Saved entries:
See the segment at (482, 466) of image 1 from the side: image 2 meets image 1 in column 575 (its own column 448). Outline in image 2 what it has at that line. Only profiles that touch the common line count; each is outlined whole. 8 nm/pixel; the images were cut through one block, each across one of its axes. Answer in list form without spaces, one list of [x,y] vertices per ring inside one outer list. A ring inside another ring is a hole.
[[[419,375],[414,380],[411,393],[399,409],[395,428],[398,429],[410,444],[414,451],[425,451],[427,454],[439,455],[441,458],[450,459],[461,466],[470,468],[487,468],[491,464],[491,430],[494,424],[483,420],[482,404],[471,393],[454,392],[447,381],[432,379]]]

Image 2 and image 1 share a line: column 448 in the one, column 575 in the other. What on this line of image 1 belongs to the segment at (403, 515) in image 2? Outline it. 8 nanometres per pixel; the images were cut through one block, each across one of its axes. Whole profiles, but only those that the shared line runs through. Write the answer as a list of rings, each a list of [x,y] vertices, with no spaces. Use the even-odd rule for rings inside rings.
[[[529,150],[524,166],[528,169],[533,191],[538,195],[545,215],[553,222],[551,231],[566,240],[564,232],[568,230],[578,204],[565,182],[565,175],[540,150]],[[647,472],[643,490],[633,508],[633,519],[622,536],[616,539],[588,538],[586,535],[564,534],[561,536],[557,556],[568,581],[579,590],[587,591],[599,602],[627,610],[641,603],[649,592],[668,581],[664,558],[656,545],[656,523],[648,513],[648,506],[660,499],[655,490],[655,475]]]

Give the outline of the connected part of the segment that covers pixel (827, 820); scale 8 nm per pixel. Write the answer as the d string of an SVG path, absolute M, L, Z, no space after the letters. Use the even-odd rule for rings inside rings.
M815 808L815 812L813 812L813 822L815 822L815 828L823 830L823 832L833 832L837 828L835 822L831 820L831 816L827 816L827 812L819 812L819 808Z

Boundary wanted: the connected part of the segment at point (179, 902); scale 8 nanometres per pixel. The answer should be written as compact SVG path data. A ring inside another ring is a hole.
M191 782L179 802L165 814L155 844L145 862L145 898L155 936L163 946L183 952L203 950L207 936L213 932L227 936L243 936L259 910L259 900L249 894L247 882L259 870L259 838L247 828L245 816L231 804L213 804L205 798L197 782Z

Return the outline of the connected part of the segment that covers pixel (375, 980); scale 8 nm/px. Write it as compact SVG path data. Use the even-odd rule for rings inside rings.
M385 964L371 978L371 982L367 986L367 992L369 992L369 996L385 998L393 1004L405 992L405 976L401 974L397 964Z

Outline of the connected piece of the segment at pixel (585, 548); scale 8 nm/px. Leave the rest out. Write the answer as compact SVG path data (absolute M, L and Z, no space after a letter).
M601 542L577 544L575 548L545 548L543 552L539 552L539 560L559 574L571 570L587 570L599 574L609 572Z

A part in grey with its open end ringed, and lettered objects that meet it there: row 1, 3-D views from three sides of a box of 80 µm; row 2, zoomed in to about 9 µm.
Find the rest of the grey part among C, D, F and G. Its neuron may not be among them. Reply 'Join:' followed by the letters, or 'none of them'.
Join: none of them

...

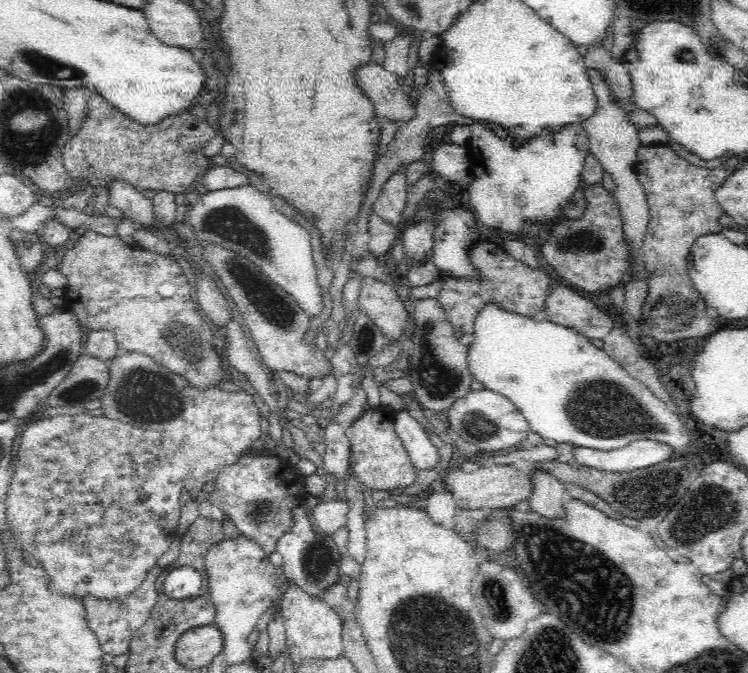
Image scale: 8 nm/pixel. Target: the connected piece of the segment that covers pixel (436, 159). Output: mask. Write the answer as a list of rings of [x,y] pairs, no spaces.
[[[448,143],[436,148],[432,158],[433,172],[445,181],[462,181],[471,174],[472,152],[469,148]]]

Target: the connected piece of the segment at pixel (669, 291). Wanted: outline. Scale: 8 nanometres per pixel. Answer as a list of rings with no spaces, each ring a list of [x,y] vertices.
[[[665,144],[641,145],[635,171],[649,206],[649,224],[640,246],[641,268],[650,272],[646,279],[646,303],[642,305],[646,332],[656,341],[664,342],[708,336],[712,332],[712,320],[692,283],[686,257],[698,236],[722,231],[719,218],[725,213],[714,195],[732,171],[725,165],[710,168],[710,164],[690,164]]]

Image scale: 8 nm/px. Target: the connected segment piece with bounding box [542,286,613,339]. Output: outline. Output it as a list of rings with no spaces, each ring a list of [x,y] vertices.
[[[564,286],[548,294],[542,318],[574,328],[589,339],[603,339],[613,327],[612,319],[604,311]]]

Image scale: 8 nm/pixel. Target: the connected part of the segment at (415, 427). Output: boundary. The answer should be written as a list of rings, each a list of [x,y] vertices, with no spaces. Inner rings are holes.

Required work:
Looking at the entries above, can you reproduce exactly the lines from the one that holds "Image scale: 8 nm/px." through the one that holds "Image scale: 8 nm/pixel. Target: the connected part", and only those?

Finished exercise:
Image scale: 8 nm/px. Target: the connected segment piece with bounding box [542,286,613,339]. Output: outline. Output it as a list of rings with no spaces, each ring a list of [x,y] vertices.
[[[564,286],[548,294],[542,318],[574,328],[589,339],[603,339],[613,327],[612,319],[604,311]]]

Image scale: 8 nm/pixel. Target: the connected part of the segment at (415, 427). Output: boundary. The answer should be written as a list of rings, each a list of [x,y] vertices, with no spaces. Inner rings are holes.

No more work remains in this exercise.